Unser Muskelgewebe ist hierarchisch aufgebaut: Die kleinste funktionelle Einheit der Muskelfasern sind sogenannte Sarkomere. Diese sind aus dem Aktin-Filament und dem Myosin-Filament zusammengesetzt. Das Myosin ist ähnlich gebaut wie ein Bündel winziger Golfschläger, deren „Köpfe“ in die dünneren Aktin-Filamente hineinragen. Eine koordinierte Bewegung Tausender dieser Köpfchen sorgt dafür, dass die Myosin-Fasern entlang der Aktin-Filamente gleiten – das Sarkomer kontrahiert. Eine Vielzahl solcher Sarkomer-Einheiten ist longitudinal zu Myofibrillen verbunden, die wiederum lateral zu Fasern gebündelt vorliegen.
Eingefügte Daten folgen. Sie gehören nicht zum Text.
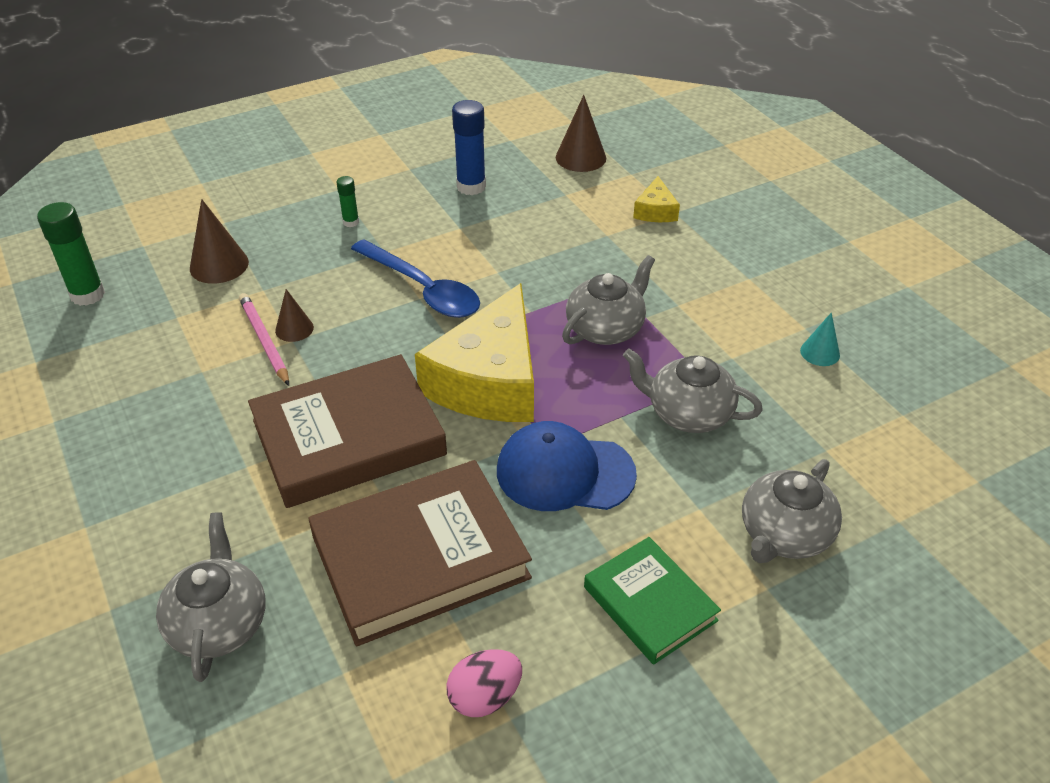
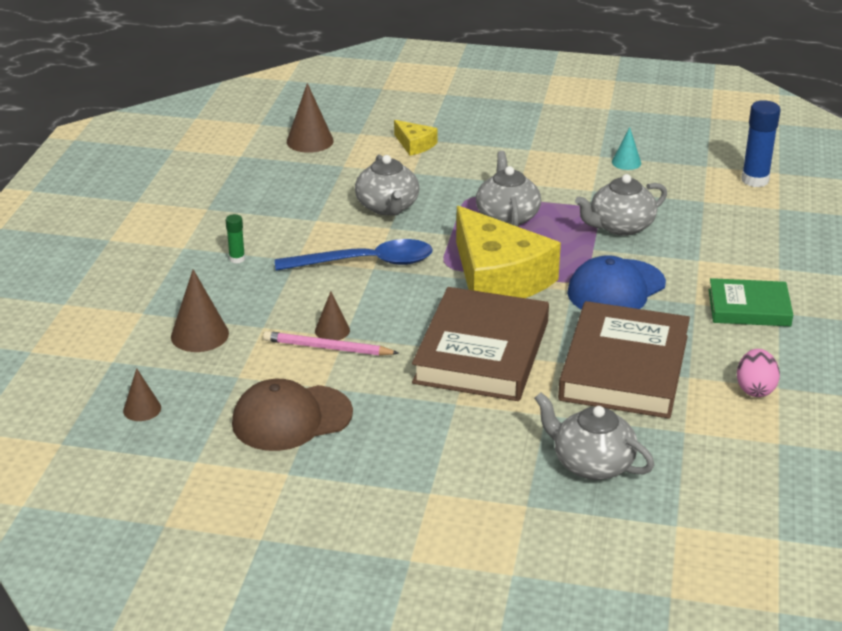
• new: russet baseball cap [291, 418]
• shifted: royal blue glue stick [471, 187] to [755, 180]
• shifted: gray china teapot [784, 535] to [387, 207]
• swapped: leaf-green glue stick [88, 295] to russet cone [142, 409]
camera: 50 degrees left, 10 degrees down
Das Team von der Universität Straßburg und der Universität Paris Diderot um Nicolas Giuseppone hat dieses Bauprinzip jetzt nachgeahmt. Als Baueinheiten dienen Rotaxane, bewegliche Molekülsysteme aus einem stabförmigen Molekül, auf das ein großer molekularer Ring „aufgefädelt“ ist. Aus Rotaxanen lassen sich Dimere bilden, wenn ein Ring fest an ein Ende des Stabes gebunden ist. Innerhalb des Dimers ist dann jeweils der Ring des einen Moleküls auf den Stab des anderen aufgefädelt. Solche Systeme wurden bereits als Basis für molekulare Schalter verwendet, denn durch eine Verschiebung der Ringe gegeneinander auf den Achsen sind sie zu teleskopartigen Kontraktionen und Extensionen in der Lage.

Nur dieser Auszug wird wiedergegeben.